Transmembrane protein 237

Molecular Mass

45526 Da

Amino Acid Count

408

Genomic Location

chr2:201,620,186-201,643,503

Gene Map Locus
2q33.1

Description

TMEM237 encodes a tetraspanin protein that is a component of the ciliary transition zone. This protein is believed to be involved in the regulation of the Wnt signaling pathway and in cilium assembly.  The protein has been shown to localize mainly to the ciliary transition zone, where it interacts with other proteins, such as NPHP4, TMEM216, B9D1 and B9D2. 

Mutations in this gene result in Joubert Syndrome 14 (JBTS14), a rare autosomal recessive ciliopathy characterized by cerebellar ataxia, oculomotor apraxia, hypotonia, breathing difficulties, abnormal eye and tongue movements, intellectual disability, and brain anomalies.
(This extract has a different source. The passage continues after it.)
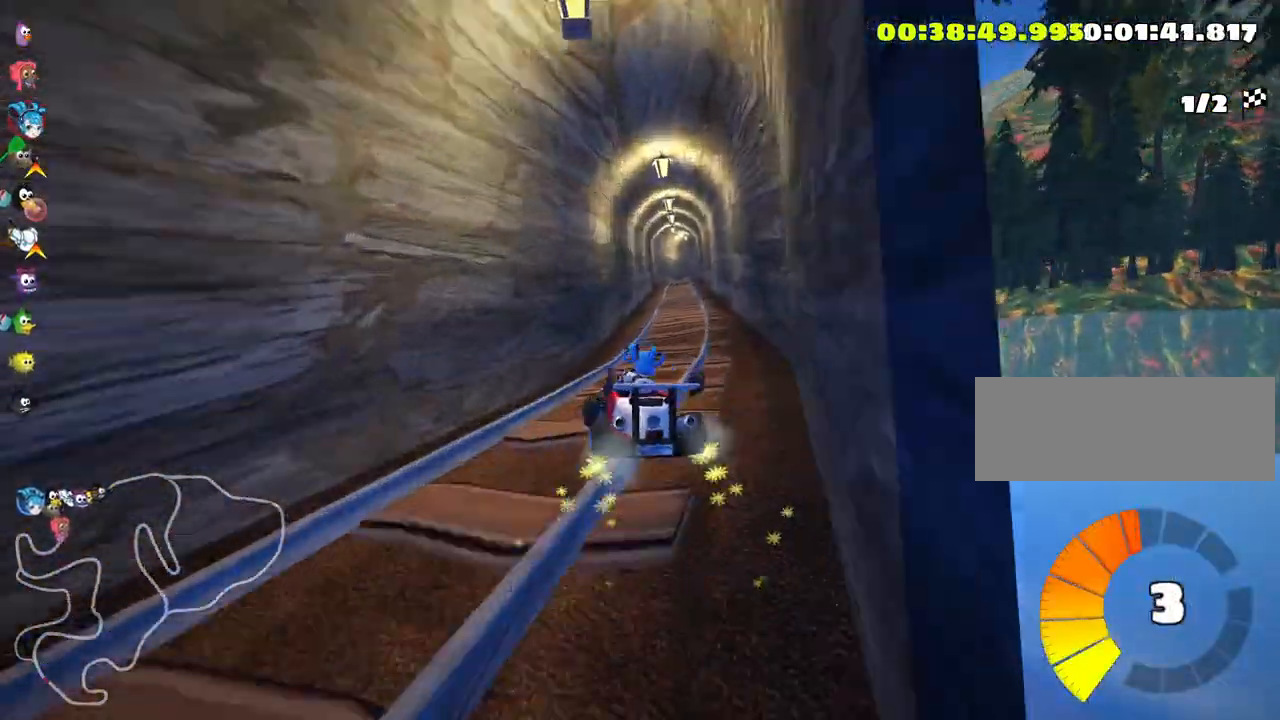
{"keys": ["right", "up"], "events": [[350, "skid", "up"]]}
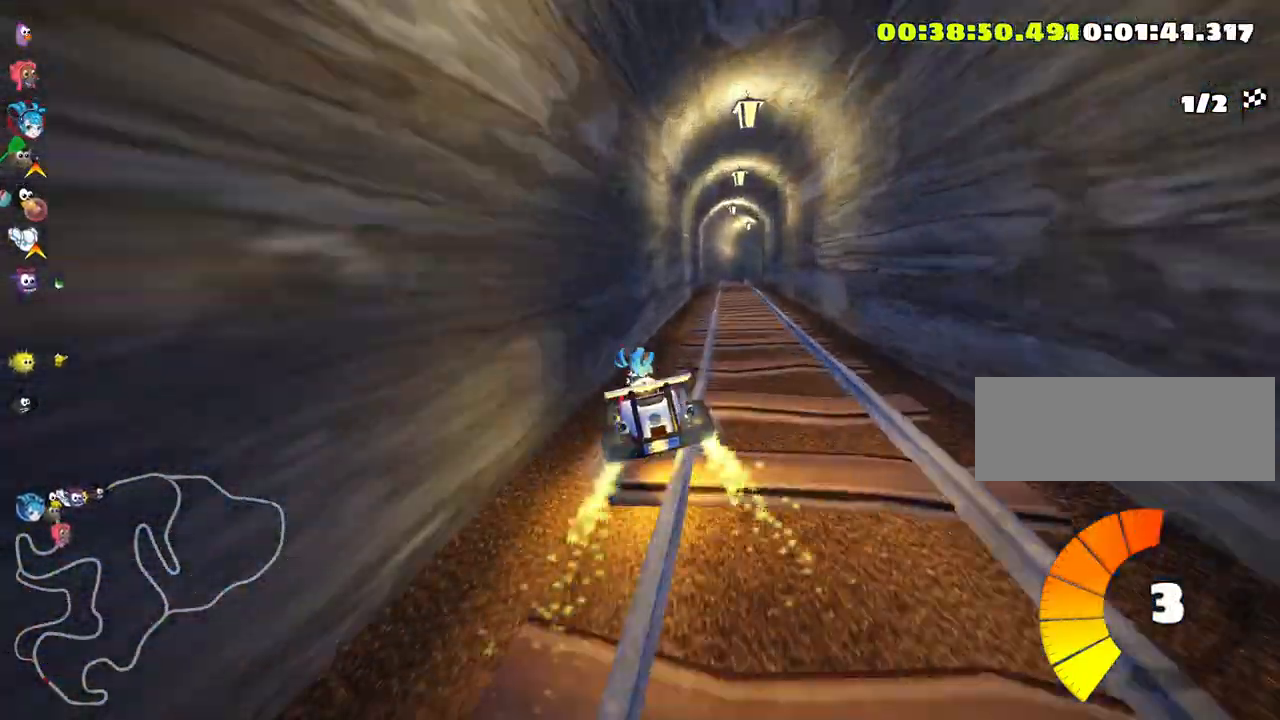
{"keys": ["up"], "events": [[116, "right", "up"]]}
Epidemiology in the Arab World

View Map
Variant NameCountryGenomic LocationClinvar Clinical SignificanceCTGA Clinical Significance Condition(s)HGVS ExpressionsdbSNPClinvar
NM_001044385.3:c.977_978delUnited Arab EmiratesNC_000002.12:g.201627380_201627381delLikely PathogenicJoubert Syndrome 14NG_032049.1:g.21149_21150del; NM_001044385.3:c.977_978del; NP_001037850.1:p.Gln326ProfsTer5

Other Reports

Saudi Arabia

Shaheen et al. (2013) reported on the underlying gene defects affecting Meckel-Gruber syndrome (MKS) patients from 18 consanguineous Saudi families.  Individuals were diagnosed with MKS based on the presence of occipital encephalocele as well as any combination of liver fibrosis, cleft palate, dysplastic kidneys, polydactyly and early lethality.  DNA from both affected and healthy members was obtained and an autozygome guided mutation analysis of known MKS genes was carried out.  When this did not uncover any mutations in some families, an exome sequencing was performed.  Exomes were then searched for compound heterozygous mutations in known MKS genes.  Failing that, all detected variants were filtered for homozygous novel changes within the autozygome. This approach helped detect a novel homozygous mutation in the TMEM237 gene (c.869+1G>A) that abolished a consensus donor site in one of the families.  This mutation resulted in exon skipping which was confirmed by RT-PCR.  An in-frame deletion of >60 amino acids was predicted (p.Met227_Arg291del).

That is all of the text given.